Плевок его, зашипев, обрызгал мне горло. Слюна его обожгла уста, ободрала язык, стекая ручейками, извивисто корчившимися во рту и после того, как он рукой сомкнул мне губы. Его пылающий взгляд прожигал, могучая божественная воля была непреклонна.
Я глотнула. Будто бы жидкого пламени. А потом он исчез, так же внезапно, как появился.
Я осела на пол – не держали ноги, беспомощные, как те водоросли, колыхавшиеся в пене, что видела, гуляя по берегу, только сегодня утром, а кажется, в другой жизни. Он и в самом деле ушел, пространство храма опустело. Но отчего не причинил мне вреда, я не понимала.
До тех самых пор, пока не пришли другие жрицы. Я рассказала им всю правду, но мне не поверили, и тогда я стала рассказывать о видениях, лавиной рушившихся на меня. Мне открылись надежды, жизни, судьбы этих девушек, и я хватала их за руки, за одежды, такие же, как у меня, исступленно все это описывая.
Аполлон наделил меня своим даром, и теперь мне все на свете было ведомо. Но другие девушки, любившие его не менее пламенно, моих слов не понимали. На меня глядели вскользь, а друг на друга – растерянно, едва заметно качали головами, и вот тут-то, осознав, что сделал Аполлон, я завыла, терзая собственную плоть, и никак не могла остановиться, пока не явился кто-то другой, посильнее, и тогда уж меня усмирили, отнесли в покои, а в ответ на вопли мои просто заперли.
Я и впрямь овладела даром пророчества, сам Аполлон вдохнул его мне в рот. Но с тех пор никто не верил ни одному моему слову.
5. Клитемнестра
Прощание со Спартой запечатлелось в памяти ярчайшим символом, загоравшимся во тьме, стоило только сомкнуть веки. Поначалу в Микенах я ночи напролет воссоздавала мысленно те мгновения, оживляя мельчайшие подробности, неосознанно подмеченные тогда: привкус соли в воздухе, крики чаек в вышине, радуги в брызгах от солнечного света, разбивавшегося о поверхность вод, и сжатые до белизны костяшек пальцы Менелая, так крепко державшего Елену за руку, будто ослабь только хватку – и она упадет и унесется вдаль, подхваченная океаном.
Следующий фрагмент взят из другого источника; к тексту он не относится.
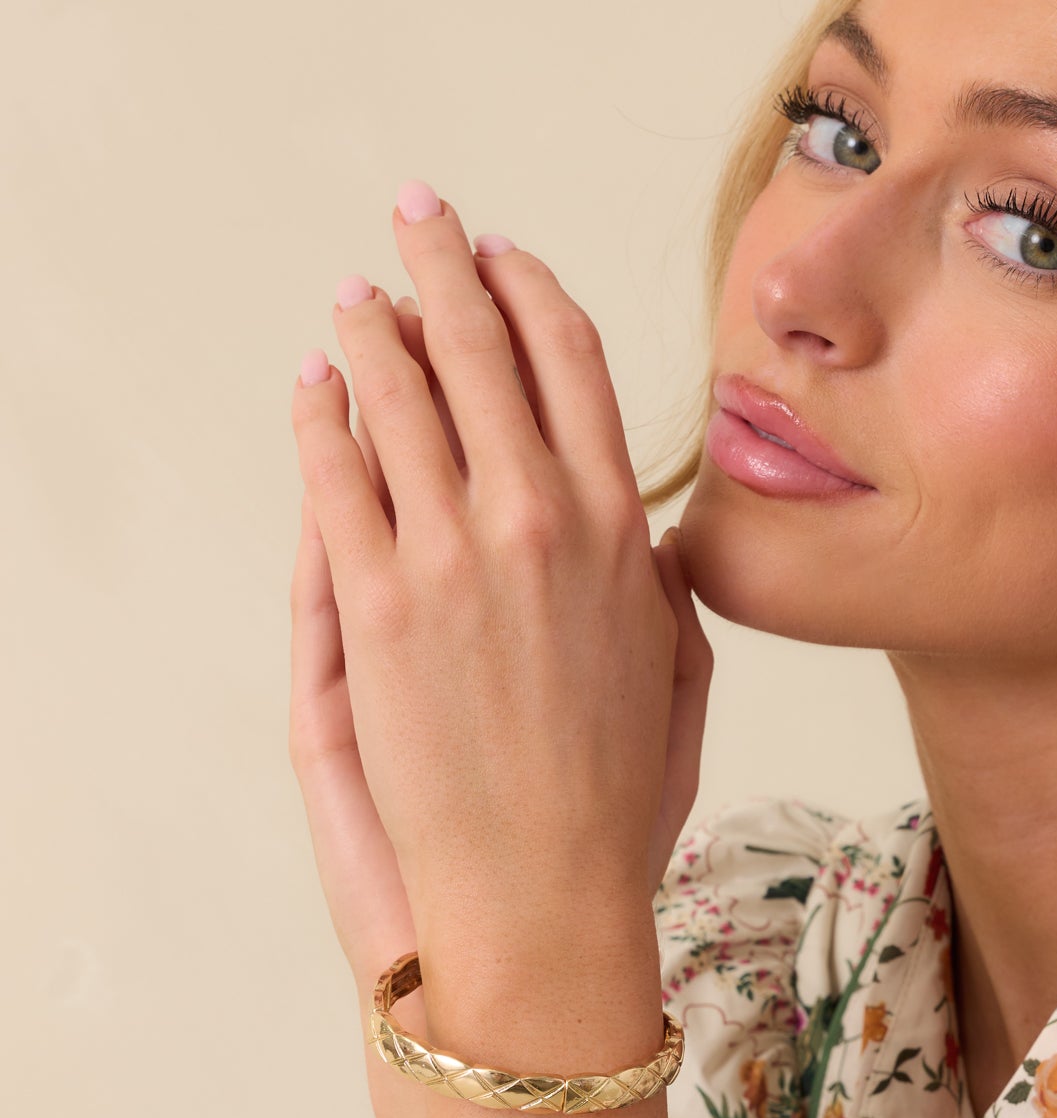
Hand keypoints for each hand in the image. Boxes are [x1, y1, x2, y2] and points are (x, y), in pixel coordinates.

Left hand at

Прибытие в Микены, напротив, обернулось сумбуром, невнятицей беспорядочных звуков и образов. Хорошо запомнилась могучая стена вокруг дворца из каменных глыб – таких громадных, что смертному сдвинуть не под силу. Это циклопы строили, уверил меня Агамемнон, свирепые дикари из племени одноглазых великанов, а им громадные валуны ворочать – все равно как мешки с ячменем. Он крепко держал меня за руку и светился от гордости. Явно довольный, хоть и суровый с виду. Ликовал, наверное, предъявляя завоеванной им невесте им же завоеванное царство.
В Спарте мы жили средь долины, с трех сторон окруженной горами – добрыми стражами, следившими за нами свысока. В Микенах дворец стоял на возвышенности, господствуя над окрестными холмами, и казалось, что весь мир у наших ног.
В этот самый дворец мы и вошли, миновав исполинские ворота в каменной толще стены.